Para mim, esta edição teve um prazer especial: conheci pessoalmente Paulo Sotero, correspondente do Estadão, uma respeitável e carimbada figura da imprensa brasileira. Quando comecei minha carreira no jornalismo, ele já era uma estrela. No jornal onde trabalhei pela primeira vez, a Gazeta Mercantil dos idos de 1.986, que tratava seus principais jornalistas como verdadeiros astros, Sotero era um semideus. Estagiário da seção de nacional, eu tinha como uma das minhas tarefas "pentear", entre outros, os textos de Sotero. Explica-se. Naquele tempo, os textos de sucursais e do correspondente vinham por telex, uma máquina que reproduzia o texto sem acentuação nenhuma - til, ponto final, cedilha. Aquilo tinha de ser colocado à mão. Eu não mexia nos textos de Sotero - nem pensar. Porém, tudo o que ele escrevia passava pela minha mão.

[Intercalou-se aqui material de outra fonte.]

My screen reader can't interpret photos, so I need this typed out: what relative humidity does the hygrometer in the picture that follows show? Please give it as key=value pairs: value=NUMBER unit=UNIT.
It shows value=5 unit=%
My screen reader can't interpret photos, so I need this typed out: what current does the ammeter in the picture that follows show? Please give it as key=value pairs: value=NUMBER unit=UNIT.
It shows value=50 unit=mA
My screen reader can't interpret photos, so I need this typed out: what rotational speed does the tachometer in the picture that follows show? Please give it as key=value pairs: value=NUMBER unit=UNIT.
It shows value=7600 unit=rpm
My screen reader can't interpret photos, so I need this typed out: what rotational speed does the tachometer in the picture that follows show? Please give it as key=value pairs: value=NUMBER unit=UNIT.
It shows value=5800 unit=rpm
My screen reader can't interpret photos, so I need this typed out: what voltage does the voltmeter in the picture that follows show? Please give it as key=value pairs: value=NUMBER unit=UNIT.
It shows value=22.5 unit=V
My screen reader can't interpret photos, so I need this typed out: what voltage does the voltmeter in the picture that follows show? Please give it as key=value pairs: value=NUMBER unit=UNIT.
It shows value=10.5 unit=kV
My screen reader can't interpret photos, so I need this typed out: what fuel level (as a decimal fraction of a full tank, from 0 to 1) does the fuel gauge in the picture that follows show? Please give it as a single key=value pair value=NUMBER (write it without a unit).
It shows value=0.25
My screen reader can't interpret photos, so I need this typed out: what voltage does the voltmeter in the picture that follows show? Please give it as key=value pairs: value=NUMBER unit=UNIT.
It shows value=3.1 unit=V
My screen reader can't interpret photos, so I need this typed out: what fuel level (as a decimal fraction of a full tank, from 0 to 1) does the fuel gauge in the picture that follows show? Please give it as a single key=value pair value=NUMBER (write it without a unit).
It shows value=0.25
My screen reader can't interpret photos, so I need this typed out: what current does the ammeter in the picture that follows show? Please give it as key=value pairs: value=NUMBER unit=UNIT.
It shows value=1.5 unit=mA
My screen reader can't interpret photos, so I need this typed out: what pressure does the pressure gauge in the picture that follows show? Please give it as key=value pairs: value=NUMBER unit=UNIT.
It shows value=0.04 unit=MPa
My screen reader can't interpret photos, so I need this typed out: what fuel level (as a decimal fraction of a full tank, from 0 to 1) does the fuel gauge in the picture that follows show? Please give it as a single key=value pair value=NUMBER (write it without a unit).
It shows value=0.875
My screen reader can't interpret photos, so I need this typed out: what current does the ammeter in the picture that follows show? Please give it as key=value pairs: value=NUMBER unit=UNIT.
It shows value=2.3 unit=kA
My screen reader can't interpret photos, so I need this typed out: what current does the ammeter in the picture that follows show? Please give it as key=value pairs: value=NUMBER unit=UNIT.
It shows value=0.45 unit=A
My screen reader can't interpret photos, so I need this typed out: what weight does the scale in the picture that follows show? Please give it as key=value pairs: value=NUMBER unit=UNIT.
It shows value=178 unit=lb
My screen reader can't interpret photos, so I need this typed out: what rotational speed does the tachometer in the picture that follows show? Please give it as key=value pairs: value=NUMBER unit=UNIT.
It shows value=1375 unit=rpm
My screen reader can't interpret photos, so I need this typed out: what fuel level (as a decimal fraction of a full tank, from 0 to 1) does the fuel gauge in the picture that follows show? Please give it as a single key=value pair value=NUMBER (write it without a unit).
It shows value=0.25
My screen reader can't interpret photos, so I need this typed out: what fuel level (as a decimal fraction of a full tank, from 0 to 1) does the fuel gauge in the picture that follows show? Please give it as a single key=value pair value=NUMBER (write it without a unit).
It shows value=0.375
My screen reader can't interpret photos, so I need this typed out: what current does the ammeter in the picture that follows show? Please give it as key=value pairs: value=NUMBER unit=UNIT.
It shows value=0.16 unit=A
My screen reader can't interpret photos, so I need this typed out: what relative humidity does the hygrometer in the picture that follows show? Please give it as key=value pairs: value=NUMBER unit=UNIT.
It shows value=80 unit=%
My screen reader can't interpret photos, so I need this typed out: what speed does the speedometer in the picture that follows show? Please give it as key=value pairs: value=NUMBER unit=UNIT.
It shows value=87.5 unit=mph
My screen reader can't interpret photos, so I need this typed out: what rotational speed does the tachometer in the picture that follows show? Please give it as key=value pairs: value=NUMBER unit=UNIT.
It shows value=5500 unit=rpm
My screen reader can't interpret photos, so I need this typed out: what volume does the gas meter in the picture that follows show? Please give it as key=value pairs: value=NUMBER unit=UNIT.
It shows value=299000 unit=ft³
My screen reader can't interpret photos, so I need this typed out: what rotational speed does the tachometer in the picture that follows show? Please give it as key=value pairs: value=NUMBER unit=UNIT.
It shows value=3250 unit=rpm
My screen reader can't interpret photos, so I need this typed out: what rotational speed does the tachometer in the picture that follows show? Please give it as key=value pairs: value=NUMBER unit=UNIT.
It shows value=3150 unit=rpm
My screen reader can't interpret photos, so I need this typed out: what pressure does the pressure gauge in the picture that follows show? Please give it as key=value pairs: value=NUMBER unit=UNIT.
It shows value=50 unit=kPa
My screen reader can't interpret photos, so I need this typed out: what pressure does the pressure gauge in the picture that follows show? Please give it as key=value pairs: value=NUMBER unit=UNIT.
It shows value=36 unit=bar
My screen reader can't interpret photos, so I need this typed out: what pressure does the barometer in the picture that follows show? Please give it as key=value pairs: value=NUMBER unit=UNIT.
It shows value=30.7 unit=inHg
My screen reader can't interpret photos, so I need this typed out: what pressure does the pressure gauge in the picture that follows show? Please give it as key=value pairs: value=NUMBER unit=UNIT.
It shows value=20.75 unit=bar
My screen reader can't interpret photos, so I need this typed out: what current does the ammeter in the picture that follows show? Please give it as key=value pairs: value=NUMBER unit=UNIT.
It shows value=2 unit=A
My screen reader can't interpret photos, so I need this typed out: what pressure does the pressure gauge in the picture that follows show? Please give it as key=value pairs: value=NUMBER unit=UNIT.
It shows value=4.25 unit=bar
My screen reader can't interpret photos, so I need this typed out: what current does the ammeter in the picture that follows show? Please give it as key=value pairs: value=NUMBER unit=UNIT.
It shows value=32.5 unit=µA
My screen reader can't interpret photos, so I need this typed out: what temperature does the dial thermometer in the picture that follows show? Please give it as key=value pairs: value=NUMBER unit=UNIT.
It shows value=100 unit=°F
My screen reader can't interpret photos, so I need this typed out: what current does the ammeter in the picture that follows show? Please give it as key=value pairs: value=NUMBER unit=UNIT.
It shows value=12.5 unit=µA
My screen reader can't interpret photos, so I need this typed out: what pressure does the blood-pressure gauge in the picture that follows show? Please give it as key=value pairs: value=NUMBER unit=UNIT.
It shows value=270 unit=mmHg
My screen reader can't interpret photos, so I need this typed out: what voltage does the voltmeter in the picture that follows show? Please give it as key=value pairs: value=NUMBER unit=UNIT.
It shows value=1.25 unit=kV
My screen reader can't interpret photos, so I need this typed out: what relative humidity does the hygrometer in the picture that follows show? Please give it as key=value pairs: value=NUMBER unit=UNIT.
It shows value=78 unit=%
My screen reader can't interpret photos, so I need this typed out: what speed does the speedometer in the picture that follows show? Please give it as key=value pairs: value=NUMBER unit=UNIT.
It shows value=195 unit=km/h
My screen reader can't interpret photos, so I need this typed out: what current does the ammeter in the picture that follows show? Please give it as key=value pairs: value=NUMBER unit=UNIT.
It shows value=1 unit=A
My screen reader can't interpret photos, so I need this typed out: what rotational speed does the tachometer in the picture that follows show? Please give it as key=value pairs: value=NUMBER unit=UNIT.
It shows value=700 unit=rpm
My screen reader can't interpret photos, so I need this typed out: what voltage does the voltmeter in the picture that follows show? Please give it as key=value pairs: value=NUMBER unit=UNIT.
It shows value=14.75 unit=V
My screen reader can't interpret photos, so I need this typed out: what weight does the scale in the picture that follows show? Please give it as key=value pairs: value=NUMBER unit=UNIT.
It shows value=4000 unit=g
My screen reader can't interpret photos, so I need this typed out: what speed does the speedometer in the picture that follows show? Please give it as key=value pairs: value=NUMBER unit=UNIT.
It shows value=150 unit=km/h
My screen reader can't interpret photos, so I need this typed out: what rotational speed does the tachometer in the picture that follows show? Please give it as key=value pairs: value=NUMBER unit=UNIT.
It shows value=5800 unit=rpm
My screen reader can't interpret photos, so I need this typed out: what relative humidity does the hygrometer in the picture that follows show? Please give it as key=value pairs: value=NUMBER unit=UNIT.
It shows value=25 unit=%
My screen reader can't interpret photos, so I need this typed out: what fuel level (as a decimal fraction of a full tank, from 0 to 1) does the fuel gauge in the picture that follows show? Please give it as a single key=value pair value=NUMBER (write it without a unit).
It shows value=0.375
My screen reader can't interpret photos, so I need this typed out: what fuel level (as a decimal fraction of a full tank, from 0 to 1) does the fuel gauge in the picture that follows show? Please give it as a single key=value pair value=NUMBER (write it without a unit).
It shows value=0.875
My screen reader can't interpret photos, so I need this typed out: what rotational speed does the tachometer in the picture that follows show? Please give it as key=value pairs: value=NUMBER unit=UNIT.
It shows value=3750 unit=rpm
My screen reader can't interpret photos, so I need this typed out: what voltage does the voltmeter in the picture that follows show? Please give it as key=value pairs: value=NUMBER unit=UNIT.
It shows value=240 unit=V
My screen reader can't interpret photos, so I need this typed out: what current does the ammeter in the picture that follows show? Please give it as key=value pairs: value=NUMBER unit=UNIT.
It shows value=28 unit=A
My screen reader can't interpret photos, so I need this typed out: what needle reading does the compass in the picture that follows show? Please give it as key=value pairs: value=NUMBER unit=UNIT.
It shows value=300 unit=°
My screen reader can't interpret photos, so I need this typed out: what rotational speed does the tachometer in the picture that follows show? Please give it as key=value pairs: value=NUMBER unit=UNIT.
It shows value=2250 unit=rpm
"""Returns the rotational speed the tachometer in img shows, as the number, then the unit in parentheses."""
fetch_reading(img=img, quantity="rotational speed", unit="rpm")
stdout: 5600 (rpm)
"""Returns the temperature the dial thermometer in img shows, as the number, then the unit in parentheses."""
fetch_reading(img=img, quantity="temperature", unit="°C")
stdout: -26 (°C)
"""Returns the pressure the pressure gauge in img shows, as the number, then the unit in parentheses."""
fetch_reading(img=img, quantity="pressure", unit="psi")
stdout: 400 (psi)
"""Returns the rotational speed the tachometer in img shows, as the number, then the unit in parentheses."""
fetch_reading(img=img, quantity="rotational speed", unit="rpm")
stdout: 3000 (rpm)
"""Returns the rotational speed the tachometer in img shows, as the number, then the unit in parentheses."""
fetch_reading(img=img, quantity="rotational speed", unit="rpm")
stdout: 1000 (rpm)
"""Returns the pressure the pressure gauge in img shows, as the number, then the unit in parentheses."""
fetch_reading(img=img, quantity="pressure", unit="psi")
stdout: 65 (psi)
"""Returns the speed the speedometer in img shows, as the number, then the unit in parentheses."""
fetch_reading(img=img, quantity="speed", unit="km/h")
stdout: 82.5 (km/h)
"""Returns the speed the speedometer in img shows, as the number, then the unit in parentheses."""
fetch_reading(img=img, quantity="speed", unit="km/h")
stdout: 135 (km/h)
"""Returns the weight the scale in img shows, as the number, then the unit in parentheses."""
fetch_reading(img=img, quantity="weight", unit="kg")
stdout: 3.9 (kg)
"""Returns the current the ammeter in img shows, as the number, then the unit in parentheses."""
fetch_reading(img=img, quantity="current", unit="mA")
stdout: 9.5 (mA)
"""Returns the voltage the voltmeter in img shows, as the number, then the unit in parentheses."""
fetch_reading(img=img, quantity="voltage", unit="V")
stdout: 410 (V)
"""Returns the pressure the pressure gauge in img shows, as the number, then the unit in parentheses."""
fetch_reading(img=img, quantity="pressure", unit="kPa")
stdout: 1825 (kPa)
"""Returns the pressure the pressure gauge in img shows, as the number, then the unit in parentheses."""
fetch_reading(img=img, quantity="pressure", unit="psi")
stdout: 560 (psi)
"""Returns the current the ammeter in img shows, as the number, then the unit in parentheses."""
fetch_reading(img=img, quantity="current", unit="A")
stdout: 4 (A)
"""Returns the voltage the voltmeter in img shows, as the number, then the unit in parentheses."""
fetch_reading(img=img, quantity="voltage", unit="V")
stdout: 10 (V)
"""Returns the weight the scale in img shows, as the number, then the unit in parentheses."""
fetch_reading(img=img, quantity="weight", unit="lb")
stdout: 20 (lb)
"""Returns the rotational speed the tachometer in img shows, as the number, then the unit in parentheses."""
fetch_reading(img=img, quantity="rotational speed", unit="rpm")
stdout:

Mais tarde, tornei-me repórter de Nacional e comecei a escrever meus próprios textos. De lá para cá, foram quase 30 anos de jornalismo, em veículos como Veja, Exame, Estadão e, mais recentemente, o livro. Considerando o ponto em que comecei, é uma honra dividir a mesa dos jurados do Esso com Sotero, uma pessoa afável, um bom contador de histórias e um repórter incansável, que nas conversas ao redor do cafezinho fazia questão de dizer o assunto de sua coluna no jornal do dia seguinte. Para um jornalista, o assunto em que se empenha é sempre a coisa mais importante do mundo. Sotero viu a imprensa mudar, mas se conservou essencialmente jornalista, como deveria permanecer o jornalista em geral, independentemente da mídia onde atua, se digital ou em papel, ou do veículo.
Eu mudei nesses 30 anos, como a imprensa mudou, mas uma análise do material coletado para o prêmio mostra que, apesar da proliferação de conteúdo exclusivamente digital, o melhor jornalismo ainda é feito pelos veículos mais tradicionais da imprensa, que vêm da era do papel. São eles que mais investem em reportagem, em séries mais longas ou que demandam um esforço maior de investigação. Veículos como Zero Hora, O Globo e Estadão produziram excelente material, bem como outros veículos que, mesmo sem terem sido premiados, foram capazes de mostrar este ano que a imprensa, embora em busca de novos mecanismos financeiros, ainda é a maior fonte de informação confiável, profunda e independente da era contemporânea.
A internet deu grande liberdade de acesso à informação, mas produziu também muita margem para a deturpação, a difamação e o opinionismo. Tornou-se um vasto campo para difusão de versões e o conflito de interesses. Creio que isso só serve para acentuar a importância de veículos que buscam o bom jornalismo, na forma da reportagem - a informação exclusiva, de primeira mão, apurada e checada, com a máxima isenção possível, a serviço do leitor. Quanto mais se espalha a nuvem de dissimulações produzida pela rede virtual, mais e mais o público leitor percebe que a imprensa não deixou de ter o seu valor e que, não importa se em papel ou no meio virtual, é um bem imprenscidível, pelo qual se pode e se deve pagar.